For the first time since 1905, the Tour de France will not have its usual finish in Paris in 2024, closing instead with a time trial in Nice, organisers announced on Thursday.

Olympics mean no Paris finish for 2024 Tour de France

Although the race has been brought forward one week so as not to clash directly with the Olympic Games, which is being hosted in 2024 by Paris, it will still finish on July 21, just five days before the opening ceremony.

Hence the decision to move the finish to Nice on the southern Mediterranean coast. The city has hosted the Tour 37 times previously with two starts, in 1981 and 2020.

“Nice is a city that shines, it’s known around the world,” Tour director Christian Prudhomme told AFP

“There is the beauty of the setting and the mountains nearby. The city offers an exceptional setting and a great course.”

The race will also conclude with an individual time trial for the first time since the legendary finish in 1989 when American Greg Lemond stole the yellow jersey from Frenchman Laurent Fignon, winning by just eight seconds, the smallest margin in history of the Tour.
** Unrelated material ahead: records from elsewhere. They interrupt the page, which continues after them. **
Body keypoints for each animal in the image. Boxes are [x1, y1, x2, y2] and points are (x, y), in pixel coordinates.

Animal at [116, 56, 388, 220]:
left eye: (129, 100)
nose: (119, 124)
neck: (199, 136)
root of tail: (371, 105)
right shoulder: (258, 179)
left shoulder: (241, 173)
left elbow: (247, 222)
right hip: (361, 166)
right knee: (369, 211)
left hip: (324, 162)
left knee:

The first two Tour de France races in 1903 and 1904 both concluded in Ville d’Avray, just outside Paris, but every edition since 1905 has ended in the capital.

Since 1975, that has meant a grand showpiece along the Champs-Elysees.

The race is already slated to return there in 2025.

“We will be delighted to return to Paris and the Champs-Élysées for the 50th anniversary of the first arrival on the Champs in 2025”, said Prudhomme.